La modifica nasce come conseguenza all’evoluzione del mercato registrata in particolar modo durante il periodo di emergenza sanitaria dovuta alla pandemia da Coronavirus. Seguendo quella che era già la tendenza degli ultimi anni, infatti, il settore della ristorazione, le cui attività sono state più volte limitate o sospese a causa delle restrizioni introdotte dai vari DPCM, ha dovuto implementare in modo significativo i servizi di asporto e delivery: molti ristoratori, anche i più tradizionali, si sono dovuti dotare di una struttura organizzativa che potesse consentire l’asporto o la consegna a domicilio dei propri prodotti, come strategia di “sopravvivenza”, in attesa dei ristori statali.
Come conseguenza, è emerso in modo più significativo il differente regime IVA applicabile:
- da un lato, al consumo di piatti al tavolo, configurabile come somministrazione di alimenti e bevande e quindi assoggettato l’aliquota IVA ridotta al 10% come da Tabella A, parte III, n. 121) allegata al D.p.r. 633/1972 – in cui rientrano non solo quelle effettuate nei pubblici esercizi “classici” (appunto, bar, ristoranti, pizzerie, etc…), ma anche ad esempio in uffici e scuole o anche per il tramite di distributori automatici;
- dall’altro, la preparazione di cibi da asporto o con consegna a domicilio, la cui attività, che consiste nella preparazione di cibi pronti per il consumo (riconducibile al codice ATECO 56.10.20), si configura come sola prestazione di dare e non di fare, dovendo scontare l’aliquota IVA differenziata sulla base dei singoli prodotti che compongono la “preparazione alimentare”.
Tra l’altro, come già evidenziato in precedenti contributi sul tema, nel secondo caso non è detto che l’aliquota complessivamente applicabile comporti un onere maggiore a carico del consumatore finale, posto che molti alimenti sono soggetti ad aliquota agevolata del 4%. Discorso differente – ma non di secondaria importanza – quello delle bevande, che se consumate al tavolo rientrano nell’aliquota al 10%, ma, se consegnate per l’asporto, sarebbero soggette ad IVA al 22%.

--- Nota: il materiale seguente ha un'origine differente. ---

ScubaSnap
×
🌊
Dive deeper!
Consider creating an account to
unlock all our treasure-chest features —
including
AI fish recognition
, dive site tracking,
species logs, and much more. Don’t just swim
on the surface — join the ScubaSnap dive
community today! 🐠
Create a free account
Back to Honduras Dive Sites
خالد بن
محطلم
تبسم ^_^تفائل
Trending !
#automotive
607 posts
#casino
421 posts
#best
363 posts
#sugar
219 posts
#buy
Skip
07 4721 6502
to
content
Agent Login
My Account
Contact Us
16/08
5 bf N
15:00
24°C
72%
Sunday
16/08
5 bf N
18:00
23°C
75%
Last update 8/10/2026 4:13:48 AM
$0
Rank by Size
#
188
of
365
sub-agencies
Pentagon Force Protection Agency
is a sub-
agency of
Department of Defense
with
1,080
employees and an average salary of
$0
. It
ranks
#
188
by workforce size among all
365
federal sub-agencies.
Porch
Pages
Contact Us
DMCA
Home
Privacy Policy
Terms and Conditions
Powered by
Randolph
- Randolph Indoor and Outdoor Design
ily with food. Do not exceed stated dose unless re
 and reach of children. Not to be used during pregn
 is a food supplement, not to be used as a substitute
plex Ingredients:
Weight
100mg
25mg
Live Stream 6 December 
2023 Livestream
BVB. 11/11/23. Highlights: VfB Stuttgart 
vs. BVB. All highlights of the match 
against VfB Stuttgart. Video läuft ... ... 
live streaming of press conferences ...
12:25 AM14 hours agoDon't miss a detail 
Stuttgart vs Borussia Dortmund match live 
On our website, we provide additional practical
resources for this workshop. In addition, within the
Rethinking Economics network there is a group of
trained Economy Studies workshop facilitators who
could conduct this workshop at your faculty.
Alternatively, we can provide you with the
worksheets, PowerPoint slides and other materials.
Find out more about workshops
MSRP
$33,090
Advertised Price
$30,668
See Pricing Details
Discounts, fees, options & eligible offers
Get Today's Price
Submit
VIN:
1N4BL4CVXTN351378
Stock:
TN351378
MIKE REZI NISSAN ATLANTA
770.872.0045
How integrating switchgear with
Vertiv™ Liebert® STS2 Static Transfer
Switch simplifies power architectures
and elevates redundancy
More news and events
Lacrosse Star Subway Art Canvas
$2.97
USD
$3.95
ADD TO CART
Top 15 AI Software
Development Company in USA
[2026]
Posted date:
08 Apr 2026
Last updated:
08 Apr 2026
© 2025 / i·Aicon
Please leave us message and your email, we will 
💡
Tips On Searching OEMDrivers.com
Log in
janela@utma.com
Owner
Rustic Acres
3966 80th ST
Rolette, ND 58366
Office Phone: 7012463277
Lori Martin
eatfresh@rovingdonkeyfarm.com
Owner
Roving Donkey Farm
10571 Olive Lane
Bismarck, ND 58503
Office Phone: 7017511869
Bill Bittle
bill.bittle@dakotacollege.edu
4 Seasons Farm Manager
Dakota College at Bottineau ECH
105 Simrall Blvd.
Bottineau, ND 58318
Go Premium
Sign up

Le risposte del MEF e l’evoluzione normativa – Già con una precedente risposta del MEF all’interrogazione parlamentare n. 5-05007 del 18 novembre 2020, era stata anticipata la possibilità di applicare l’IVA al 10% anche alla vendita di piatti da asporto o mediante consegna a domicilio in quanto entrambe le modalità rappresenterebbero l’integrazione necessaria dei servizi resi ai clienti: come già sopra evidenziato, infatti, i ristoratori sono stati costretti dalle disposizioni vigenti a sostituire il servizio al tavolo con l’asporto/consegna.
L’apertura positiva del MEF portava con se alcune complessità: la prima, che riguardava la possibilità di applicare il più favorevole regime alla sola fase di emergenza sanitaria (proprio in ragione della natura “integrativa” del servizio reso); la seconda, che ne limitava l’ambito oggettivo alle sole consegne/asporto.
Con l’emendamento testé approvato, invece, viene introdotta la definizione di preparazioni alimentari (n. 80) della Tabella A, parte III del D.p.r. 633/1972), che include non solo i piatti pronti per la consegna o l’asporto ma anche tutti quei piatti “cotti, arrostiti, fritti o altrimenti preparati in vista del loro consumo immediato” (ossia anche con un intervento umano necessario ma non significativo per il consumo).
Inoltre, avendo carattere di interpretazione autentica, la norma dovrebbe applicarsi anche retroattivamente e non solo limitatamente alla fase di emergenza sanitaria, fissando così a regime l’aliquota IVA al 10% per la vendita dei predetti beni.